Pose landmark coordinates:
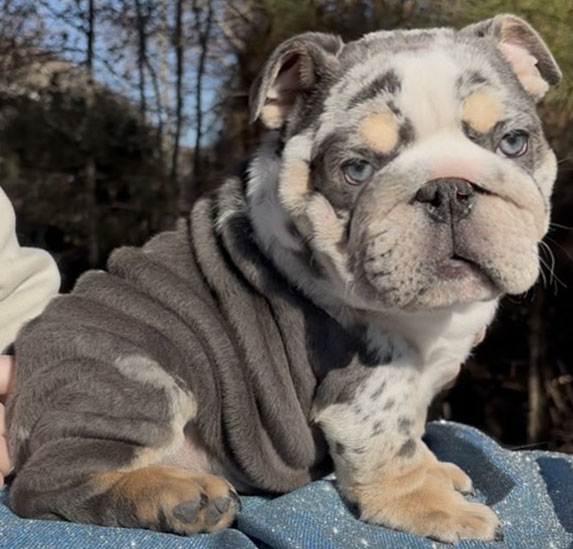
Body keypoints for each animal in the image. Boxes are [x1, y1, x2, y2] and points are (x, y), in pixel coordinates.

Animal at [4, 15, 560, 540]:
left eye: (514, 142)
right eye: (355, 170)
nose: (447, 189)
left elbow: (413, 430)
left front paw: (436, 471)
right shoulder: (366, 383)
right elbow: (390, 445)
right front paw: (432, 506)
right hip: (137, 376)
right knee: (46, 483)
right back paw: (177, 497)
* * *
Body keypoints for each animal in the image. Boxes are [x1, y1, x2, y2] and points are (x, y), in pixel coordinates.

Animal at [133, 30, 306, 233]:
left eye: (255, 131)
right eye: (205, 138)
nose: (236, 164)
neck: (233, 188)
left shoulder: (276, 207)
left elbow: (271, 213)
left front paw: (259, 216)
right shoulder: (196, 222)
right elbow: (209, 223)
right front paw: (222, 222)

**WHAT IS NEEDED**
Your task is to collect every line above that contains the word "elbow".

**OUTPUT FOR THIS EXERCISE**
left elbow: (413, 430)
right elbow: (390, 445)
left elbow: (271, 213)
right elbow: (209, 223)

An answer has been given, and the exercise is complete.